═══ Data supplied

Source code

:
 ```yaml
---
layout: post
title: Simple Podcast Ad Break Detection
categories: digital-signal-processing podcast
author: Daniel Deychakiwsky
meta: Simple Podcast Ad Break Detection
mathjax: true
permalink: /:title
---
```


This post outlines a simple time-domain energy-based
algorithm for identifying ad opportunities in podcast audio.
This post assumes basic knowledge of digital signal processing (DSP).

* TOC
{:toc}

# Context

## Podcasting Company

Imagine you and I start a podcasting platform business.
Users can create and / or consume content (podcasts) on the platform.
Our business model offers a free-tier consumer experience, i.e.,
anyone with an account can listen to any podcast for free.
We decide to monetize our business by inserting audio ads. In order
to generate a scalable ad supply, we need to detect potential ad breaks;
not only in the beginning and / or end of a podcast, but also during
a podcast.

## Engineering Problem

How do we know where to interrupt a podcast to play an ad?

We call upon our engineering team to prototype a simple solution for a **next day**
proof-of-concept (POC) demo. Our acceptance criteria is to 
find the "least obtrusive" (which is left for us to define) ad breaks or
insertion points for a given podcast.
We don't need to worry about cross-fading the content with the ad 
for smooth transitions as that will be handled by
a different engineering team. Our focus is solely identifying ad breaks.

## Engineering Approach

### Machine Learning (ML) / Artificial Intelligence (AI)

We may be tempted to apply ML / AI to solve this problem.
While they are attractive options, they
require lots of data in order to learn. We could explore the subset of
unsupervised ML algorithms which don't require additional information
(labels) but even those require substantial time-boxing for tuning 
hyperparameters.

══════
═══ Data supplied

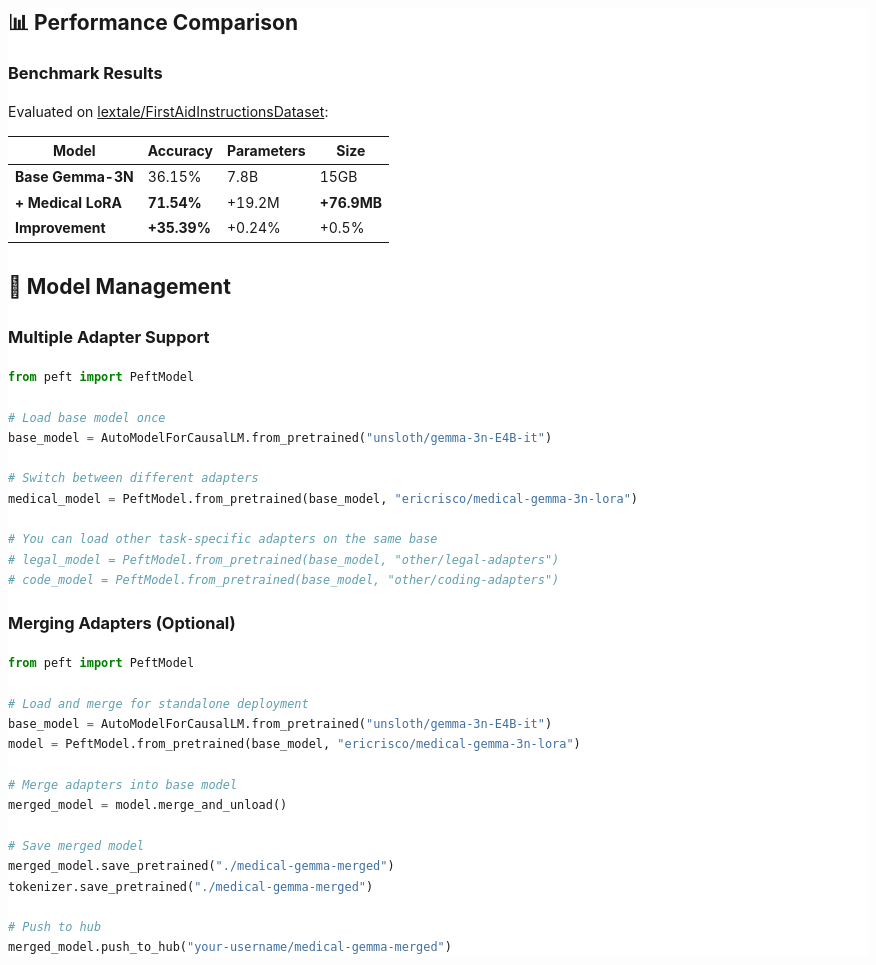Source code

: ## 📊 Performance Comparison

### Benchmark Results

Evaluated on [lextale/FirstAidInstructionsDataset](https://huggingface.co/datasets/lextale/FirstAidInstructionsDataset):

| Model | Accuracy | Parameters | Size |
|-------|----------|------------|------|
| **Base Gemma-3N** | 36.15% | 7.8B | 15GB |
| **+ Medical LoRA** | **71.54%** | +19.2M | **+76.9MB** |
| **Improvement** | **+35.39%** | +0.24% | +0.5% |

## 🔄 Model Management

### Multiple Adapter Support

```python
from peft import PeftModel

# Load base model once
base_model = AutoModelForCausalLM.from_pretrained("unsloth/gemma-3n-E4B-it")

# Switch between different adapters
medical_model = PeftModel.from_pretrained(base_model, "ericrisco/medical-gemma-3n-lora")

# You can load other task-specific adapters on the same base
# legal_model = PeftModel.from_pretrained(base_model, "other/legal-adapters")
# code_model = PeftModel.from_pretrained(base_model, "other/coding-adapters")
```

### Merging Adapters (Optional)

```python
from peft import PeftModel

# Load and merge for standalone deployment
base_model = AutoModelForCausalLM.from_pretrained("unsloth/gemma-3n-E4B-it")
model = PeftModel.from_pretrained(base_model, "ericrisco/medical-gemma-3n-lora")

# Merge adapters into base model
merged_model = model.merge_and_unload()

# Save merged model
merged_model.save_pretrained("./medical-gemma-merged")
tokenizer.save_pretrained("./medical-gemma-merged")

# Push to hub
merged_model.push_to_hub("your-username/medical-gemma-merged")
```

══════
═══ Data supplied

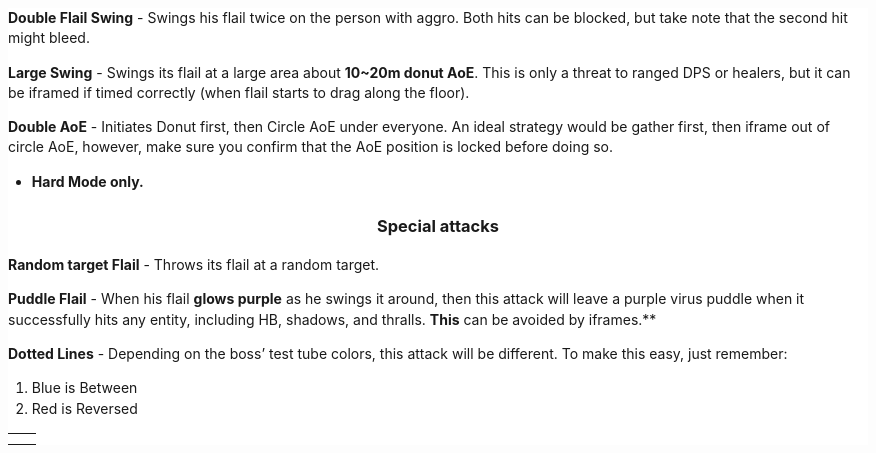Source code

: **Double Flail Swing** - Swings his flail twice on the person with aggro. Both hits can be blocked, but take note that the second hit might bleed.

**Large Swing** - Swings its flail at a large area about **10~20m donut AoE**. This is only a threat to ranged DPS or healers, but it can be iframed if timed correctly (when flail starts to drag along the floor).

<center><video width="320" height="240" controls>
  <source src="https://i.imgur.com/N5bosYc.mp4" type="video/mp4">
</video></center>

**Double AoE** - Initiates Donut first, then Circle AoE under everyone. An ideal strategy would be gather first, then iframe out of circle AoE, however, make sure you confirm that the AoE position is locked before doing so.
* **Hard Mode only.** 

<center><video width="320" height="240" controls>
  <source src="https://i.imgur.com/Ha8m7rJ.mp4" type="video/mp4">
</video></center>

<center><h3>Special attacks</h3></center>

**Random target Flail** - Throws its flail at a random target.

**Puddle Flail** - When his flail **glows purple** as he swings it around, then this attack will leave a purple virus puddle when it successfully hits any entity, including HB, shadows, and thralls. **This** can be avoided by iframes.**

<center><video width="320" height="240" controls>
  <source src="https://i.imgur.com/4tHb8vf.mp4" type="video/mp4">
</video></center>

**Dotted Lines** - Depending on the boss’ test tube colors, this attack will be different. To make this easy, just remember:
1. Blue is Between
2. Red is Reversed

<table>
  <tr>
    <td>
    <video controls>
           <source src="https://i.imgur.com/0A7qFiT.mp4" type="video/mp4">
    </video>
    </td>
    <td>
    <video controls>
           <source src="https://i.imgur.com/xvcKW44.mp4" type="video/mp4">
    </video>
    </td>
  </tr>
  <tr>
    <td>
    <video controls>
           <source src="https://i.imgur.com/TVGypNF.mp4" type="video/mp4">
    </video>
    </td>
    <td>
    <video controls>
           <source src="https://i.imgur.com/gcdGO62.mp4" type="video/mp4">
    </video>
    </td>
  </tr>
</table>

══════

* [Task objective]:
In the records, count every line that includes "which" and give the count alone.

* [Output for this exercise]:
2